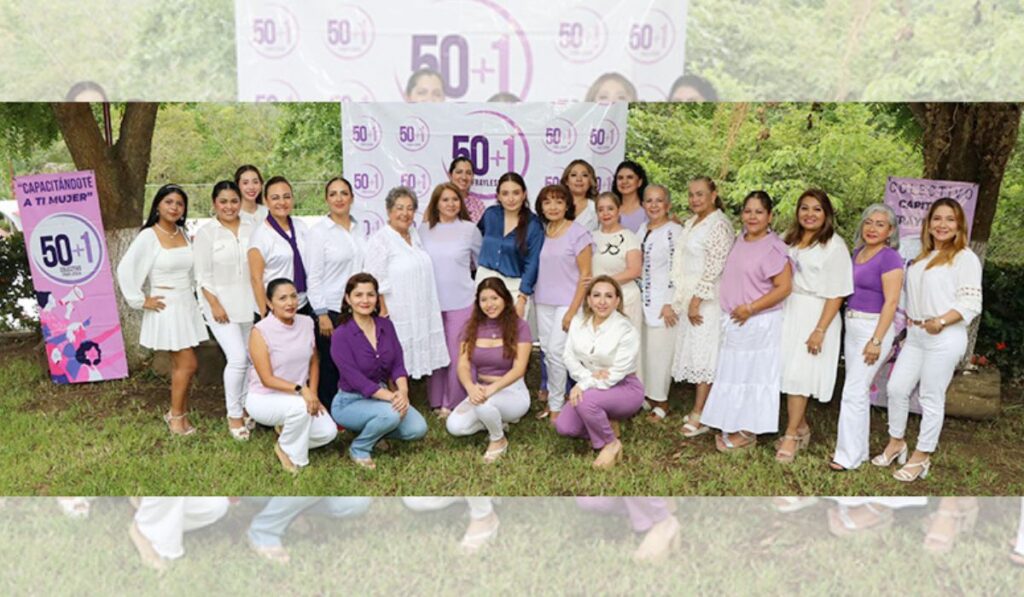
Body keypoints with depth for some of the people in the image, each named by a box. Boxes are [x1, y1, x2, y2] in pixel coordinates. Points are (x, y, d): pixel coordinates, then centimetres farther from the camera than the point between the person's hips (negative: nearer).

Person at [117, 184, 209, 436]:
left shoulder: (184, 234, 7)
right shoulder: (148, 236, -12)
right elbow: (125, 270, -14)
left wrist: (192, 291, 7)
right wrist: (142, 301, -12)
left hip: (188, 305, 6)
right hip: (166, 308, -6)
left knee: (180, 364, 11)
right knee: (188, 364, -5)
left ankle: (179, 412, 23)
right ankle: (177, 415, 11)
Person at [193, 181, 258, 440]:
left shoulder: (250, 230, 4)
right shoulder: (206, 232, -3)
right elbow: (203, 275, -5)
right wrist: (214, 304, -12)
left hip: (249, 303, 4)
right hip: (221, 303, -4)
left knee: (251, 359, 7)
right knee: (238, 358, -12)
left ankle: (245, 407, 25)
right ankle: (234, 415, 4)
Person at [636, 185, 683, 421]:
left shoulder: (674, 231, -13)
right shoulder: (642, 229, 10)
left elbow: (676, 269, -16)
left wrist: (669, 303, -17)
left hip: (662, 301, -7)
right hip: (641, 299, 7)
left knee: (659, 351, 1)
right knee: (643, 349, 13)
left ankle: (661, 401, 15)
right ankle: (647, 396, 27)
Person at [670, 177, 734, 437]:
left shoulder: (719, 224, -13)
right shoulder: (691, 223, 15)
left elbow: (714, 267, -19)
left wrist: (697, 301, -19)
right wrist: (681, 301, 15)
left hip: (708, 299, -9)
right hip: (691, 296, 9)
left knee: (703, 353, -5)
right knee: (695, 351, 11)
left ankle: (699, 416, -1)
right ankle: (700, 409, 19)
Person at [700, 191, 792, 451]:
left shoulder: (774, 247, -15)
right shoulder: (740, 241, 9)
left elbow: (784, 287, -17)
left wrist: (750, 308, -19)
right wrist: (729, 313, 12)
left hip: (759, 324, -8)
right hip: (733, 321, 8)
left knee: (752, 375, 1)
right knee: (733, 374, 14)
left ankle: (746, 432, 13)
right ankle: (733, 428, 26)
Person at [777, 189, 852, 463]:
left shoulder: (834, 245, -7)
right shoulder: (789, 240, 11)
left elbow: (836, 294, -11)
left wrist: (820, 330, -16)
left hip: (815, 314, -5)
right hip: (787, 312, 6)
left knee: (798, 375, -6)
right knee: (787, 373, 5)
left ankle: (791, 436, 5)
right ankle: (801, 427, 23)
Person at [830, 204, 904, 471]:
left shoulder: (889, 258, -13)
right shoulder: (857, 253, 10)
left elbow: (891, 302, -17)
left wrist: (877, 340, -21)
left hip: (874, 328, -8)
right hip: (852, 327, 8)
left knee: (854, 392, -7)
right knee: (860, 390, 14)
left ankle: (849, 455, 3)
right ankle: (860, 449, 23)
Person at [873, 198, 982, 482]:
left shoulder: (965, 258, -7)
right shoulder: (921, 257, 15)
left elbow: (971, 303, -13)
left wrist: (941, 321, -24)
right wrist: (910, 319, 7)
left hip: (945, 338, -7)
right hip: (915, 334, 7)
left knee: (931, 399, 1)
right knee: (897, 387, 8)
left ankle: (921, 458, 13)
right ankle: (896, 443, 26)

● ● ●

**EXERCISE REQUIREMENTS:** Please lay out the lines from the start of the entries through the line holding "left ankle: (179, 412, 23)", inclusive, as a numbered list without blank lines. Omit the pictures.

**ANSWER TO THIS TASK:**
1. Body keypoints with depth for some of the people in the image, each named by a box. Boxes are [x1, y1, x2, y2] in pixel coordinates. Points are (x, y, d): pixel coordinates, then centimetres farther from the camera than the point between the person's hips (negative: nearer).
2. Person at [117, 184, 209, 436]:
3. left shoulder: (184, 234, 7)
4. right shoulder: (148, 236, -12)
5. right elbow: (125, 270, -14)
6. left wrist: (192, 291, 7)
7. right wrist: (142, 301, -12)
8. left hip: (188, 305, 6)
9. right hip: (166, 308, -6)
10. left knee: (180, 364, 11)
11. right knee: (188, 364, -5)
12. left ankle: (179, 412, 23)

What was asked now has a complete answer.